Repeat the listing below word for word, leaving out the pictures.

= Information shown =
___
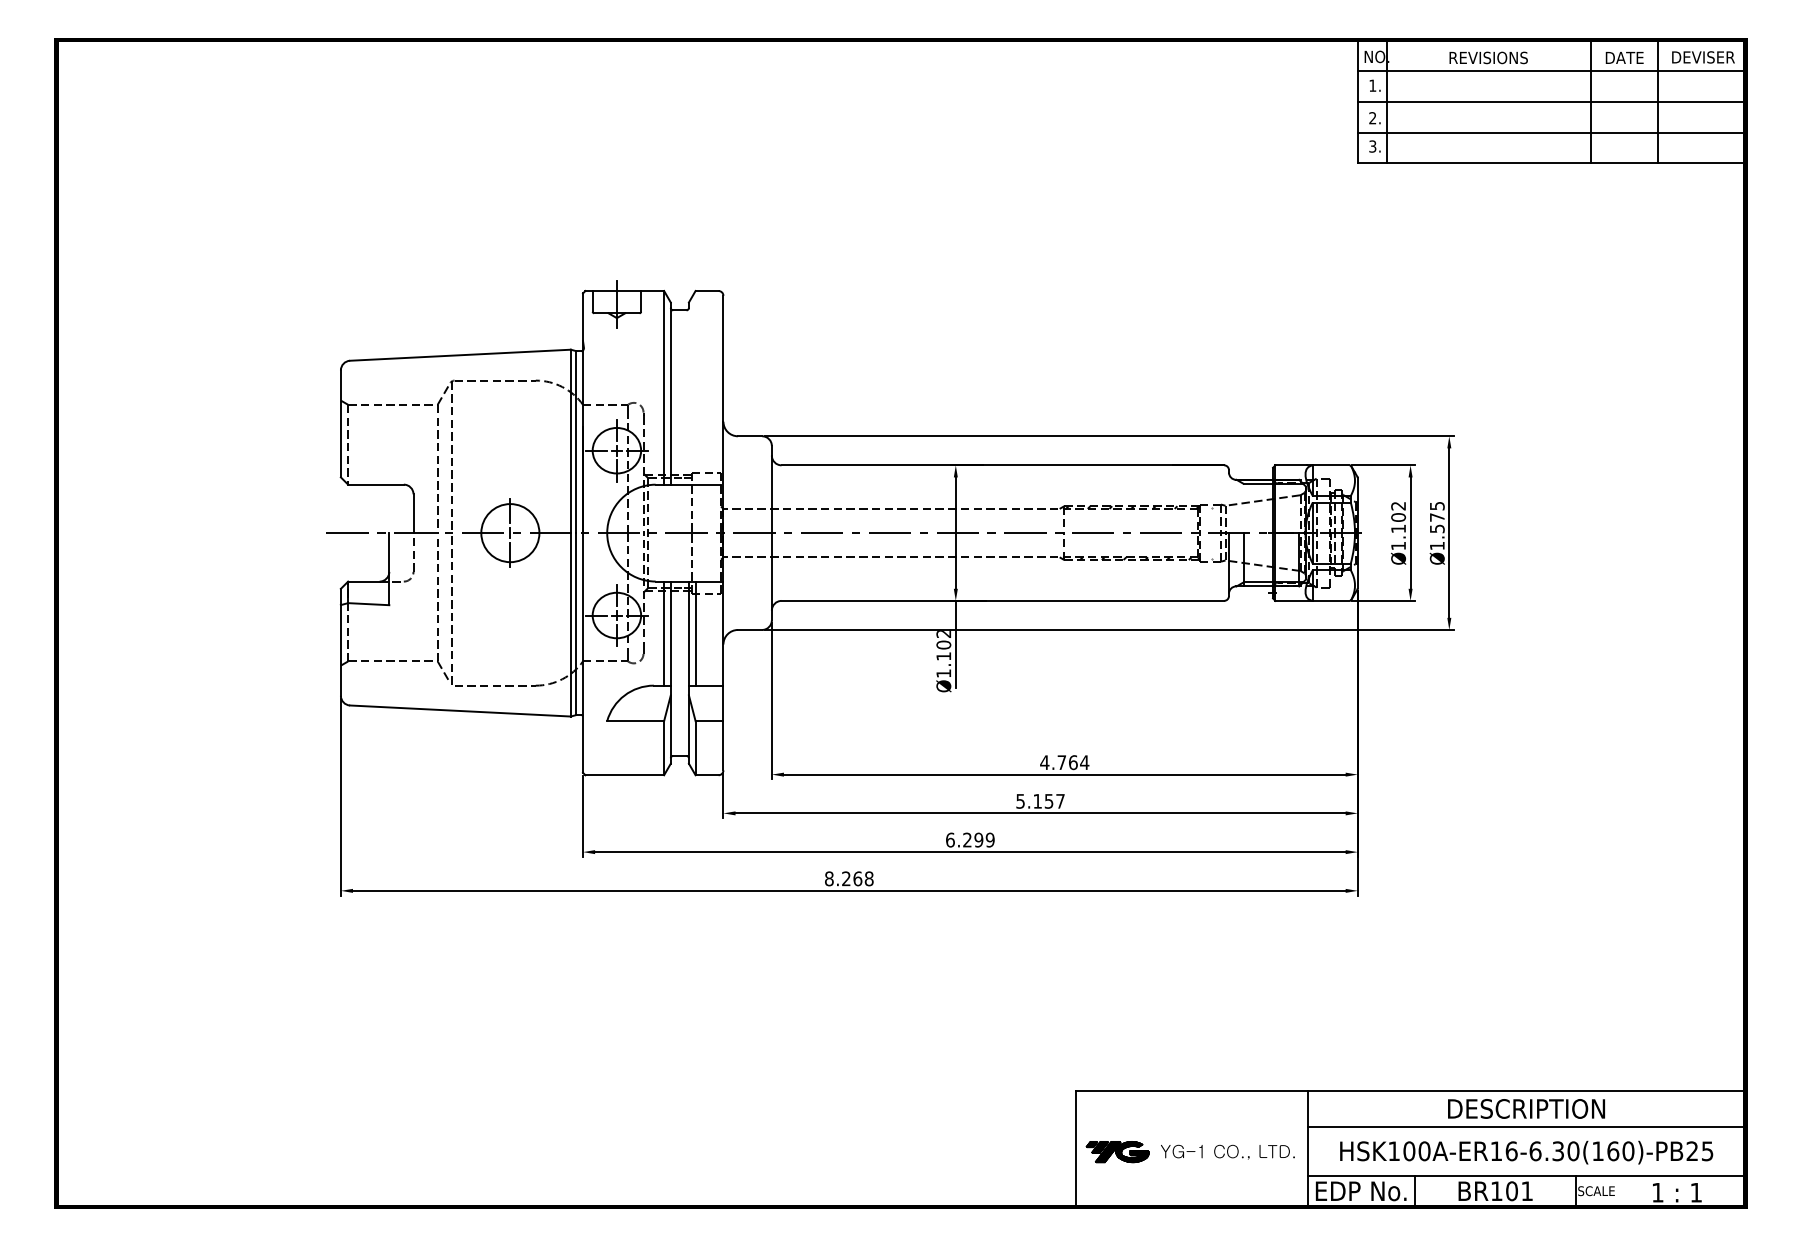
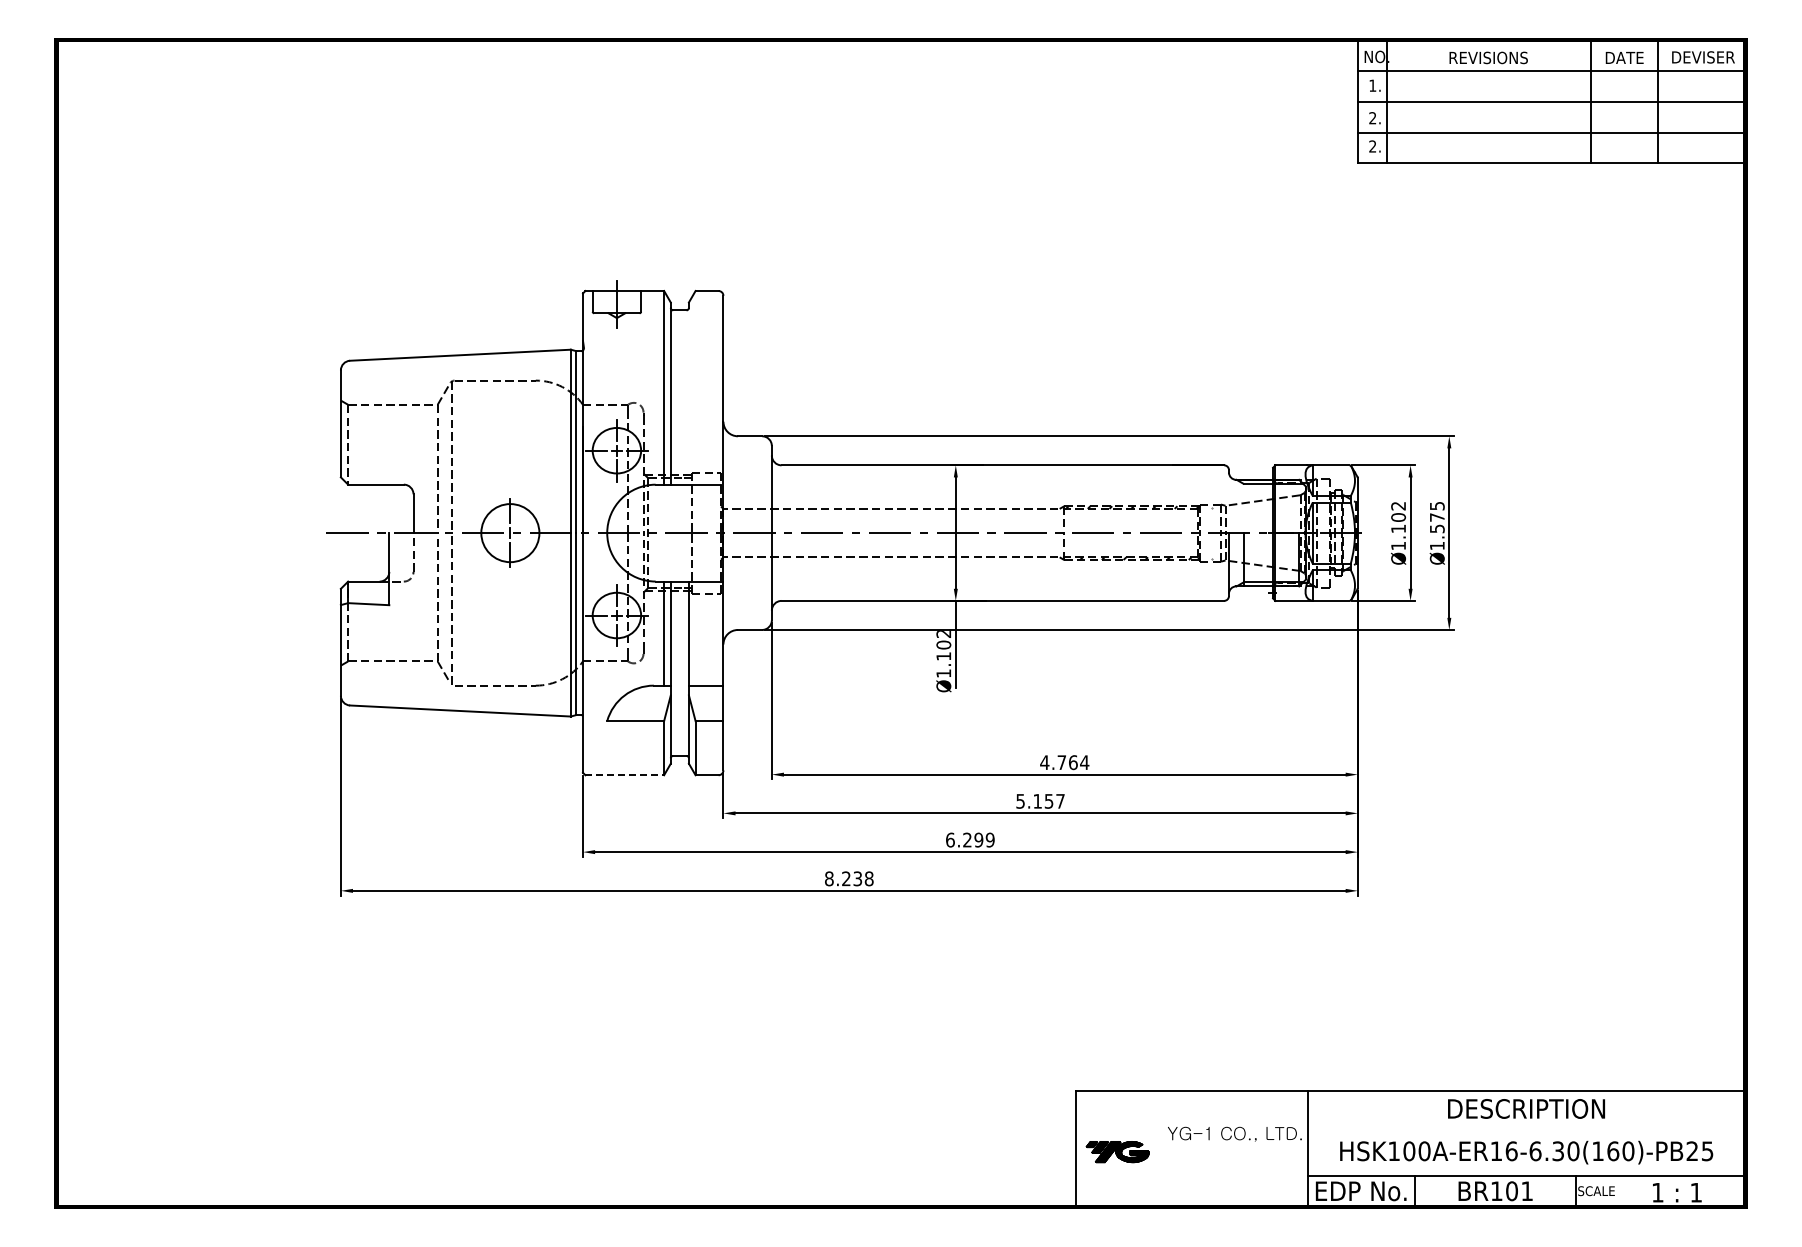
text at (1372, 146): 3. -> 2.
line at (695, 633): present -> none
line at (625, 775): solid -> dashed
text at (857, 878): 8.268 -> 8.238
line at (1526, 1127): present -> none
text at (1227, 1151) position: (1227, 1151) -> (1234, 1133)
___
= Task solution =
text at (1372, 146): 3. -> 2.
line at (695, 633): present -> none
line at (625, 775): solid -> dashed
text at (857, 878): 8.268 -> 8.238
line at (1526, 1127): present -> none
text at (1227, 1151) position: (1227, 1151) -> (1234, 1133)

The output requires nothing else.